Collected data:
################

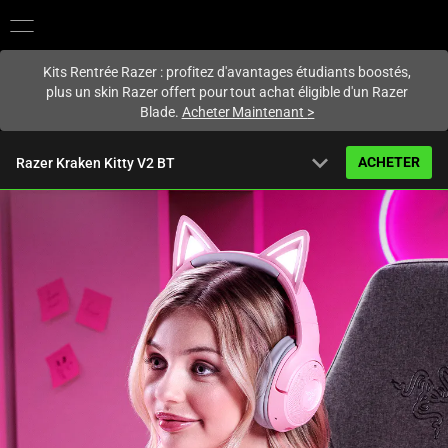
Vous êtes actuellement sur le site
France
.
Kits Rentrée Razer : profitez d'avantages étudiants boostés,
plus un skin Razer offert pour tout achat éligible d'un Razer
Blade.
Acheter Maintenant
>
expand_more
ACHETER
Razer Kraken Kitty V2 BT
À partir de
119,99 €
Vue d’ensemble
FAQ
Activating
Caractéristiques techniques
this
element
will
cause
content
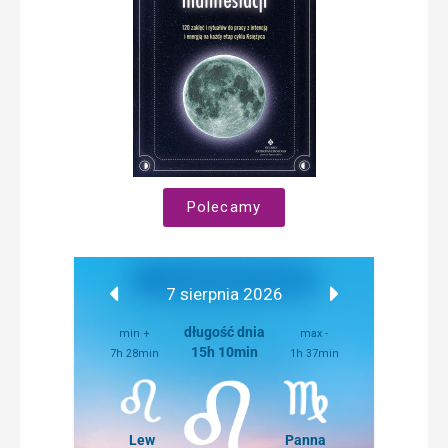
Polecamy
7 sierpnia 2026
długość dnia
min +
max -
15h 10min
7h 28min
1h 37min
Lew
Panna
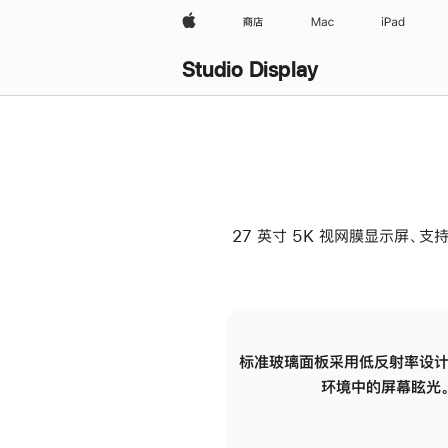
Apple
商店
Mac
iPad
Studio Display
27 英寸 5K 视网膜显示屏、支持
标准玻璃面板采用低反射率设计
环境中的屏幕眩光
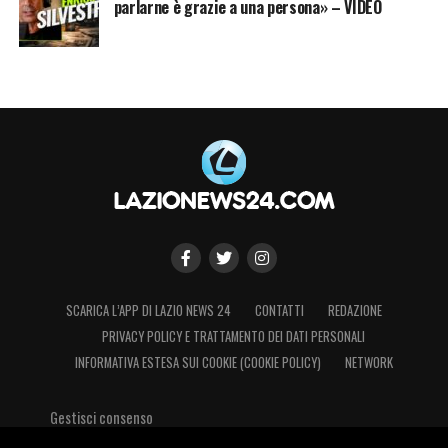
parlarne è grazie a una persona» – VIDEO
SCARICA L’APP DI LAZIO NEWS 24
CONTATTI
REDAZIONE
PRIVACY POLICY E TRATTAMENTO DEI DATI PERSONALI
INFORMATIVA ESTESA SUI COOKIE (COOKIE POLICY)
NETWORK
Gestisci consenso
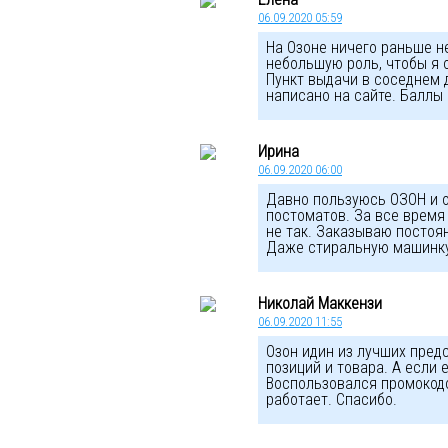
06.09.2020 05:59
На Озоне ничего раньше не
небольшую роль, чтобы я 
Пункт выдачи в соседнем д
написано на сайте. Баллы
Ирина
06.09.2020 06:00
Давно пользуюсь ОЗОН и о
постоматов. За все время
не так. Заказываю постоя
Даже стиральную машинку 
Николай Маккензи
06.09.2020 11:55
Озон идин из лучших пред
позиций и товара. А если 
Воспользовался промокодо
работает. Спасибо.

################

◆ **About this exercise**
The line with "Даже стиральную машинку", the last line of the data above, and every line between them should be duplicated exactly, with nothing else.

◆ **Task output**
Даже стиральную машинку 
Николай Маккензи
06.09.2020 11:55
Озон идин из лучших пред
позиций и товара. А если 
Воспользовался промокодо
работает. Спасибо.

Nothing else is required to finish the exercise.